Edukasi Mengelola Finansial Sejak Dini
Oleh: Dr Amalia Irfani, Dosen IAIN Pontianak/LPPA PWA Kalbar
Tulisan ini terinspirasi dari observasi penulis terhadap diri dan orang lain tentang manajemen keuangan yang belum dianggap perlu untuk dipelajari, dipahami dalam realitas hidup sehari-hari. Banyak diantara kita "mungkin" mengabaikan pentingnya manajemen hidup salah satunya include tentang pengaturan keuangan. Padahal jika kita cermati mengatur keuangan bukan sekedar tentang bijak dalam menyimpan dan mengelola uang atau kekayaan, lebih luas adalah tentang pembelajaran untuk generasi (untuk anak keturunan khususnya) agar mereka pun teliti dan cekatan di masa depannya kelak.
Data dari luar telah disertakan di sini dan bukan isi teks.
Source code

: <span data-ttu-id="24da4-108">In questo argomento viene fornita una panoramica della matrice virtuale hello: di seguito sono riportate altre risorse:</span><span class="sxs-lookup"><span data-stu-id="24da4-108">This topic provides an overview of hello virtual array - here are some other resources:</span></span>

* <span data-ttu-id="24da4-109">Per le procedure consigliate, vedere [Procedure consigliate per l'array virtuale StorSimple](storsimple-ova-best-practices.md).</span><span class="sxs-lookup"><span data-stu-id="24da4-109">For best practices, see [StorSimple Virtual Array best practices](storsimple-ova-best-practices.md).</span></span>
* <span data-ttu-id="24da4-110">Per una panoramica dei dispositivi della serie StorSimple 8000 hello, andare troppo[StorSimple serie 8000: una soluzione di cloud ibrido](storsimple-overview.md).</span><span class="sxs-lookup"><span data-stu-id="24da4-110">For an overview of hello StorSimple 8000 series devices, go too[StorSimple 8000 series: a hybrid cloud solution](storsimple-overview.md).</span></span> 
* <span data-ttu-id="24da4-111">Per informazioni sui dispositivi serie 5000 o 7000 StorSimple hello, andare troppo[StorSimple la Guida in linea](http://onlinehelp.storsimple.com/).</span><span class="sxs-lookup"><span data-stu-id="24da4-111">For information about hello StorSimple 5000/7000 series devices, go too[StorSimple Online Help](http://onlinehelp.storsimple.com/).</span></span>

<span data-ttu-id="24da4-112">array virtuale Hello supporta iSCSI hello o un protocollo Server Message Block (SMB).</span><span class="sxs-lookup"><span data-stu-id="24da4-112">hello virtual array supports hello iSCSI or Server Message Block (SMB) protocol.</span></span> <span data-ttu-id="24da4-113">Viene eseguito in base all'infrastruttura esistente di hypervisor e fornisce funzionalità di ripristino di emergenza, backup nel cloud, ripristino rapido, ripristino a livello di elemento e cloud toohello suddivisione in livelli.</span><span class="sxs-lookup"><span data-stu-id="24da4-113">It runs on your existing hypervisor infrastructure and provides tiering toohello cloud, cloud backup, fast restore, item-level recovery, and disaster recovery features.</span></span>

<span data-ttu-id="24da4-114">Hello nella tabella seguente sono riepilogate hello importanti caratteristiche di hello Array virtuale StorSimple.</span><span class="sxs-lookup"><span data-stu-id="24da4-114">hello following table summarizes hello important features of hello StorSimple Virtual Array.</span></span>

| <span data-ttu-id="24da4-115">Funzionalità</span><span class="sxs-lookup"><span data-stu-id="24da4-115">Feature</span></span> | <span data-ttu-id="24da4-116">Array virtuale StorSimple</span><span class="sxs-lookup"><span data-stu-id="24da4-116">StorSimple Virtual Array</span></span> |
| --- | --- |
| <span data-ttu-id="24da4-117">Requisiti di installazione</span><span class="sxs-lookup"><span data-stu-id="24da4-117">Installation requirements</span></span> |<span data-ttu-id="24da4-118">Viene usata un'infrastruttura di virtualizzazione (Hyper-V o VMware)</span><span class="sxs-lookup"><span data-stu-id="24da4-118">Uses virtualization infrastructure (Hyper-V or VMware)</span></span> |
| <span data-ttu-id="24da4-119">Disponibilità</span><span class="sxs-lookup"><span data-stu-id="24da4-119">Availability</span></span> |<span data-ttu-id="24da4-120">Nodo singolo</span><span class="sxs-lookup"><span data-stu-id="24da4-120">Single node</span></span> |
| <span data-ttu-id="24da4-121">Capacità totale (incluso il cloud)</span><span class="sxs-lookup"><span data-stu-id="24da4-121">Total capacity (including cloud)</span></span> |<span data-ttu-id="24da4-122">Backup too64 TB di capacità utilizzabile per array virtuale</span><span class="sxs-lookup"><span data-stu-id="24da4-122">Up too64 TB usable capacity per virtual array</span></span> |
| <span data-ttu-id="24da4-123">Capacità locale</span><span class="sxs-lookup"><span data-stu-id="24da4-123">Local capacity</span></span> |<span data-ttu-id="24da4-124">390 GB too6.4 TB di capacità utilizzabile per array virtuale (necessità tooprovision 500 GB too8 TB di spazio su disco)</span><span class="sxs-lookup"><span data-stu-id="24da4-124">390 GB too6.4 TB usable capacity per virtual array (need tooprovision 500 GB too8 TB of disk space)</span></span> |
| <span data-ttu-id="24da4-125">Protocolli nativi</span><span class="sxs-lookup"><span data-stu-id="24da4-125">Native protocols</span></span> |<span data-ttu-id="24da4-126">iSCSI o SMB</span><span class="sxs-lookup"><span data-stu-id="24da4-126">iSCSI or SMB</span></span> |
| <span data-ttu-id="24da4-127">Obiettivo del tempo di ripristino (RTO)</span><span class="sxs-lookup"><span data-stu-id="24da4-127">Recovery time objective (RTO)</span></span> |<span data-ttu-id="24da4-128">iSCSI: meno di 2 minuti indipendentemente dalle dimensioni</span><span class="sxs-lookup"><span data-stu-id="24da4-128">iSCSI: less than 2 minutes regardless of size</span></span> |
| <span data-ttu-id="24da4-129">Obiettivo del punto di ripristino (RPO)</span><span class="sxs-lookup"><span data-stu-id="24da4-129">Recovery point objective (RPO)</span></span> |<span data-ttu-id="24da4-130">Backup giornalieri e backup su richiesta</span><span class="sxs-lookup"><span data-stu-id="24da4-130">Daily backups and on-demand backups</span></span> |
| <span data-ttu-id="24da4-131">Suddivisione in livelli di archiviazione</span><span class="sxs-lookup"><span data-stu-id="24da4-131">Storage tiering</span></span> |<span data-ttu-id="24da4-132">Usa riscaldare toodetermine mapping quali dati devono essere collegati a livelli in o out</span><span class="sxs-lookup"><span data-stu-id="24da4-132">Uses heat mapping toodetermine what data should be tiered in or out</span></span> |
Cekatan, tidak berlebihan serta tepat dalam mengatur keuangan kurang arif jika dimaknai "perhitungan" untuk membahagiakan diri. Sering kita dengar statement di masyarakat yang mengatakan demikian. Beberapa masyarakat bahkan memberi stigma demikian pada suku tertentu yang dianggap "pelit". Suku Minang contohnya, jamak mendapat stigma sebagai kelompok masyarakat yang dianggap pelit. Faktanya masyarakat Minang yang merupakan suku asli Indonesia sangat selektif termasuk dalam hal menggunakan uang. Mereka dikenal sebagai pedagang ulung, mempertimbangkan hal pokok terlebih dahulu sebagai skala prioritas khusus dalam penggunaan dan pengelolaan keuangan.
Walaupun demikian, masyarakat Minang tidak berhitung jika membantu saudara bahkan yang tidak ada pertalian darah. Bagi mereka menolong saudara bukan saja sekedar budaya turun temurun, tetapi bagian dari dakwah dalam kebaikan. Beberapa masyarakat Minang yang penulis wawancarai mengisahkan bahwa hemat dan sederhana dalam hidup adalah edukasi yang tertanam dari nenek datuk. Yang lain bahkan menyebut, walaupun sudah beranak pinak di negeri rantau, budaya membantu saudara tak hilang dan lekang. Pola hidup tersebut seperti kategori diri yang menjadi identitas komunal.
Dalam paradigma ilmu sosial, identitas diri dibahas lebih dalam pada teori kategorisasi sosial. Teori ini dikembangkan oleh John Turner, menurutnya bahwa identitas positif dipertahankan melalui afiliasi dengan kelompok yang dihargai, dan perbandingan sosial yang menghasilkan penilaian identitas positif secara keseluruhan. Identitas sosial akan menentukan diri secara pribadi dalam entitas kategori diri.
Hal ini bermakna bahwa perilaku sejak dini sebagai akumulasi kumpulan budaya yang diterima oleh individu akan menjadi identitas, tanpa terkecuali tentang pengaturan keuangan. Budaya hemat, cermat tidak dilahirkan begitu saja, tetapi didapat sebab pola asuh, pendidikan dan kecerdasan diri.
Pentingnya Edukasi Keuangan (Literasi Keuangan)
literasi keuangan dapat didefinisikan sebagai kemampuan atau keterampilan individu dalam mengelola keuangan yang dimilikinya. Jika kita telusuri jenjang pendidikan sekolah dari tingkat Sekolah Dasar hingga perguruan tinggi di Republik ini belum menjadikan pengelolaan finansial sebagai bagian dari pendidikan yang penting dan harus dipelajari. Kita hanya dibiasakan menabung, tetapi hanya sekedar himbauan bukan sebuah pesan tersurat, tidak tersirat untuk menjelaskan mengapa penting menabung dijadikan budaya bukan hanya sekedar menyisakan uang jajan. Akibatnya banyak masyarakat disegala jenjang tingkat pendidikan, mudah tergiur dengan pinjaman berbunga kecil, pinjaman mudah tanpa anggunan, atau permainan menguntungkan (game online) yang sejatinya wajah baru judi tradisional.
Realitas tersebut merupakan pathos yang jika terus dibiarkan merusak tatanan berbangsa bernegara. Generasi Indonesia akan begitu saja tercemar dan akhirnya hilang, ibarat genosida yang secara pasti menghancurkan tanpa sisa. Maka penting anak dilatih untuk memahami needs dan wants, mengontrol diri untuk mencegah gangguan mental, sebab pengelolaan finansial yang buruk (hedonisme) akan mempengaruhi kesehatan jiwa dan menyebabkan rendahnya nilai hidup suatu keluarga karena tidak dapat mencukupi kebutuhan pokok atau salah menempatkan kebutuhan yang disebut utama dan tambahan.